No doubt replicated across the whole of the South West. Developer-led housing rather than local needs-led housing, with no genuine effort to build what we need, at prices we can afford.
Sadly we live in a world where profits override everything, and communities and the environment are given little or no consideration as the balance sheet is all that matters.
Our planning rules and the lack of any meaningful enforcement allow developers to bend the rules to suit themselves and on the whole the public sit and watch quietly as the West Country is destroyed.
Julie Chant


On Volunteering
I retired at the age of 70, and it only seemed right and proper with all this free time that I was going to have that I actually did some volunteering. Little did I know that free time during retirement is a fallacy – for some strange reason you seem to be busier than when you were at work. I’m three years in now and still trying to work out why.

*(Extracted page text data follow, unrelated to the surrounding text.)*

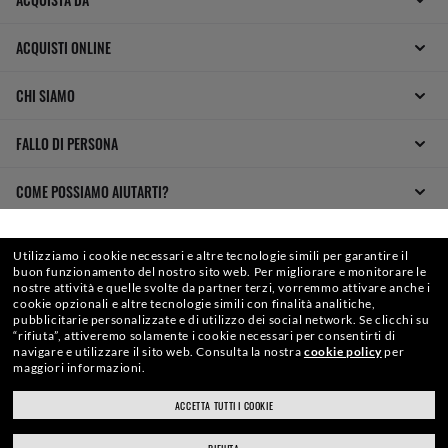
ACQUISTI ONLINE
CHI SIAMO
FALLO DI PERSONA
COME POSSIAMO AIUTARTI?
SELEZIONA O DIGITA IL TUO NEGOZIO
Utilizziamo i cookie necessari e altre tecnologie simili per garantire il
buon funzionamento del nostro sito web.
Per migliorare e monitorare le
nostre attività e quelle svolte da partner terzi, vorremmo attivare anche i
cookie opzionali e altre tecnologie simili con finalità analitiche,
pubblicitarie personalizzate e di utilizzo dei social network.
Se clicchi su
“rifiuta”, attiveremo solamente i cookie necessari per consentirti di
WebID #
917 964 603
navigare e utilizzare il sito web.
Consulta la nostra
cookie policy
per
maggiori informazioni.
ACCETTA TUTTI I COOKIE
ray-ban.com/italy
ray-ban.com/usa
AVVERTENZE E INFORMAZIONI DI SICUREZZA SUI PRODOTTI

I tried volunteering for several charities around North Dorset, but for one reason or another, they didn’t suit me. I eventually realised it was because I’d had a lifetime of attending a certain place at a certain time: I resented doing that once I was retired! Finally I tried hospital driving for The Friends of Blandford Hospital. I would really recommend it as a form of volunteering – you choose the jobs you accept, and you get to meet some really interesting people. So if you’re interested, give the friends of Blandford Hospital a call on 01258 450095.